#### Passage shown

Tuesday, July 08, 2008

Smoking bans have a new powerful foe.........labor unions

This time the special interest funded smoking ban activists (Nicoderm marketing department) may have met their match.

Smoking Ban at Caterpillar Fires up Unions (story link)

Two unions have filed unfair labor practice charges against Caterpillar Inc. for a smoking ban on company property that went into effect June 1.

The United Auto Workers and the International Association of Machinists and Aerospace Workers both allege that Peoria, Illinois-based Caterpillar violated the terms of their contracts by unilaterally banning smoking on the company’s property. The unions, which filed their charges separately, say employees have had the smoking privilege detailed in their contract for 60 years.

########
#### Given records

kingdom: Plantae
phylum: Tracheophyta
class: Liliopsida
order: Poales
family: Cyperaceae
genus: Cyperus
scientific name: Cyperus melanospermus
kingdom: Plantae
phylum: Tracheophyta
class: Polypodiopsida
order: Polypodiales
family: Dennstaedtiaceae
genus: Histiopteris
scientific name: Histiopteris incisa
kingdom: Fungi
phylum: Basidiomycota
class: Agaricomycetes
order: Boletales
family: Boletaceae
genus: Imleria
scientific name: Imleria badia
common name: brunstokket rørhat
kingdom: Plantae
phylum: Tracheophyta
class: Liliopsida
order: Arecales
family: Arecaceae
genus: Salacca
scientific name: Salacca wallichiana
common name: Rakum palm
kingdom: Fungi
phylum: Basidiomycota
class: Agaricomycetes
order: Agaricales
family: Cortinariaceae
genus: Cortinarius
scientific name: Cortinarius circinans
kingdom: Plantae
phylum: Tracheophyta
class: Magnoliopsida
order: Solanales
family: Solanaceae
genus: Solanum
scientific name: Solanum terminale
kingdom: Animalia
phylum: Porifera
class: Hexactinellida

########

» **Apply what you read**
A. According to the post about the smoking ban, why did the two unions file unfair labor practice charges against Caterpillar? Answer in one to three sentences.
B. From the post about the smoking ban, copy word for word the part that starts with the words containing "Smoking bans have" and ends with "Unions (story link)".
The rows have nothing to do with the post about the smoking ban.

» **Activity answers**
A. They say Caterpillar broke the terms of their contracts by banning smoking on company property on its own. The unions say employees have had the smoking privilege written into their contract for 60 years.

B.
Smoking bans have a new powerful foe.........labor unions

This time the special interest funded smoking ban activists (Nicoderm marketing department) may have met their match.

Smoking Ban at Caterpillar Fires up Unions (story link)